Specializes in Med-Surg, Trauma, Ortho, Neuro, Cardiac.

We hang IVPB's to gravity (unless contraindicated and then we use a pump) and use a small saline bag of NS with them all to run until you can get back to it and flush with 3 cc of NS. We don't need a doctor's order, it's protocol. Many years ago our educator told us this was because it keeps the IV from clotting off and saves more IVs. I don't have a resource though, and it could be just an old wives tale.

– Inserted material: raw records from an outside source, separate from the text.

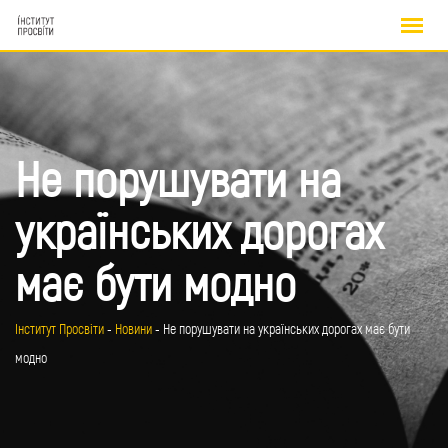
Skip
to
content
Не порушувати на
українських дорогах
має бути модно
Інститут Просвіти
-
Новини
-
Не порушувати на українських дорогах має бути
модно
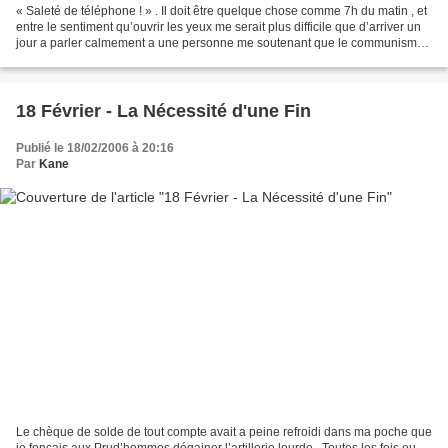
« Saleté de téléphone ! » . Il doit être quelque chose comme 7h du matin , et
entre le sentiment qu’ouvrir les yeux me serait plus difficile que d’arriver un
jour a parler calmement a une personne me soutenant que le communisme
n’a jamais été appliqué...
18 Février - La Nécessité d'une Fin
Publié le 18/02/2006 à 20:16
Par
Kane
Le chèque de solde de tout compte avait a peine refroidi dans ma poche que
je fonçais aux Prud’hommes dégainer l’artillerie lourde . Toutes les fois ou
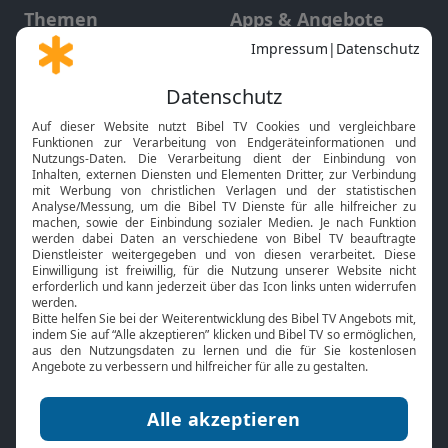
Themen
Apps & Angebote
Gott und Bibel erklärt
Newsletter
Feiertage
Mobile App
Interviews
Kids App
Neuigkeiten
Smart TV
HbbTV
Bibelthek Online-Bibel
Nächster Gottesdienst
Bibel TV
Service
Über uns
Kontakt
Jobs
TV-Empfang
Presse
FAQ
Mediadaten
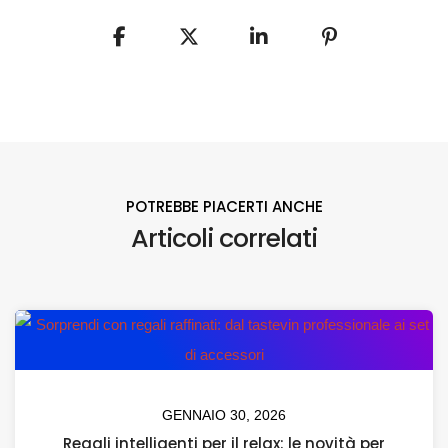
POTREBBE PIACERTI ANCHE
Articoli correlati
GENNAIO 30, 2026
Regali intelligenti per il relax: le novità per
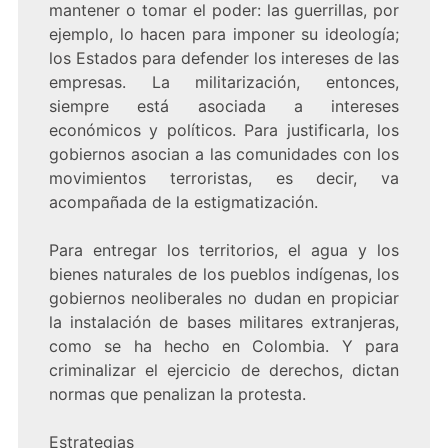
mantener o tomar el poder: las guerrillas, por
ejemplo, lo hacen para imponer su ideología;
los Estados para defender los intereses de las
empresas. La militarización, entonces,
siempre está asociada a intereses
económicos y políticos. Para justificarla, los
gobiernos asocian a las comunidades con los
movimientos terroristas, es decir, va
acompañada de la estigmatización.
Para entregar los territorios, el agua y los
bienes naturales de los pueblos indígenas, los
gobiernos neoliberales no dudan en propiciar
la instalación de bases militares extranjeras,
como se ha hecho en Colombia. Y para
criminalizar el ejercicio de derechos, dictan
normas que penalizan la protesta.
Estrategias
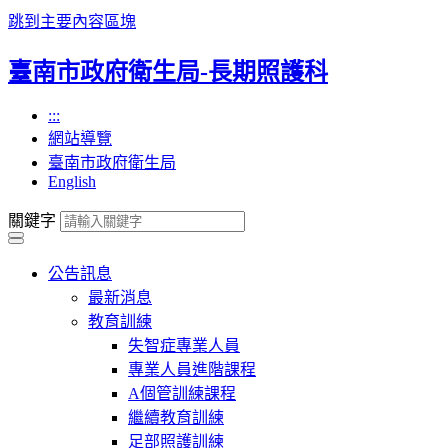
跳到主要內容區塊
臺南市政府衛生局-長期照護科
:::
網站導覽
臺南市政府衛生局
English
關鍵字
公告訊息
最新消息
教育訓練
失智症專業人員
專業人員進階課程
A個管訓練課程
繼續教育訓練
足部照護訓練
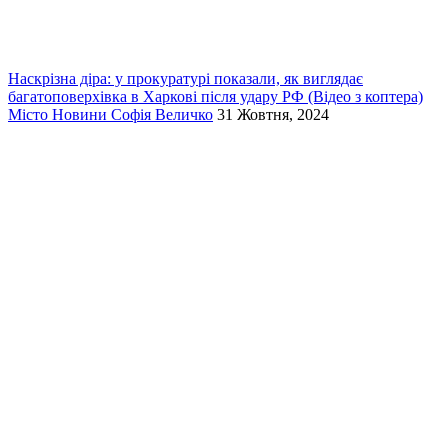
Наскрізна діра: у прокуратурі показали, як виглядає
багатоповерхівка в Харкові після удару РФ (Відео з коптера)
Місто
Новини
Софія Величко
31 Жовтня, 2024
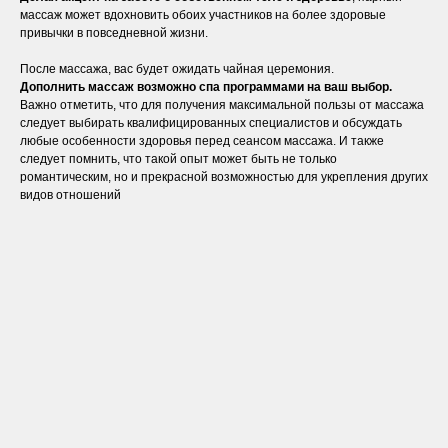
массаж может вдохновить обоих участников на более здоровые
привычки в повседневной жизни.
После массажа, вас будет ожидать чайная церемония.
Дополнить массаж возможно спа программами на ваш выбор.
Важно отметить, что для получения максимальной пользы от массажа
следует выбирать квалифицированных специалистов и обсуждать
любые особенности здоровья перед сеансом массажа. И также
следует помнить, что такой опыт может быть не только
романтическим, но и прекрасной возможностью для укрепления других
видов отношений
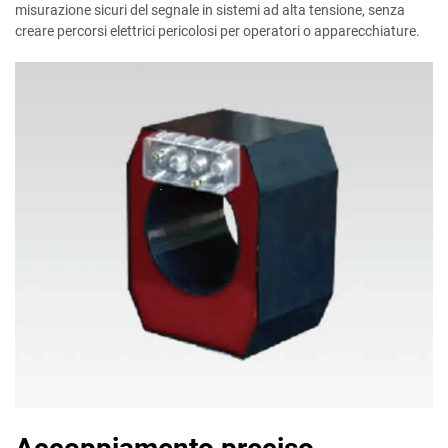
misurazione sicuri del segnale in sistemi ad alta tensione, senza
creare percorsi elettrici pericolosi per operatori o apparecchiature.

My first job we hung IVPGs to gravity straight to the IV site and if you didn't get there and it just hung empty until you flushed it.

I'm not sure which is better, would be interesting to find some data.

What is the point of using flush bags?

Specializes in Medical Oncology, Med-Surg, L & D.
i was wondering if there is any literature out there discussing whether or not hanging a flush bag with iv piggy backs is of benefit or harm to the patient.

every facility has their own policy on this matter. where i work, we use 250 ml ns 5ml/hr with ivpb. with iv pushes meds, we flush the line with 2ml ns before and after, then sl the patient's iv.

for chf and renal failure patients, we use this cautiously and watch it closely. this is a very interesting question whether we use ns 250ml or just flush it with ns 2ml before and after when it comes to chf and renal patients (speaking of cost effectiveness). if we do that for these patients, why not for non-chf ones? i have to look at our policy book.

Specializes in Medical Oncology, Med-Surg, L & D.
i am not a nurse...want to be some day though...and i was just in the hospital and i never got around to asking my nurses...why do you flush the line...like when i would get up to go to the bathroom i was disconected, line was flushed, they brought to the bathroom, broght me back to bed, flushed the line, reconnected me. is this what most hospitals do? just wondering.

we flush the iv line to prevent it from getting clogged.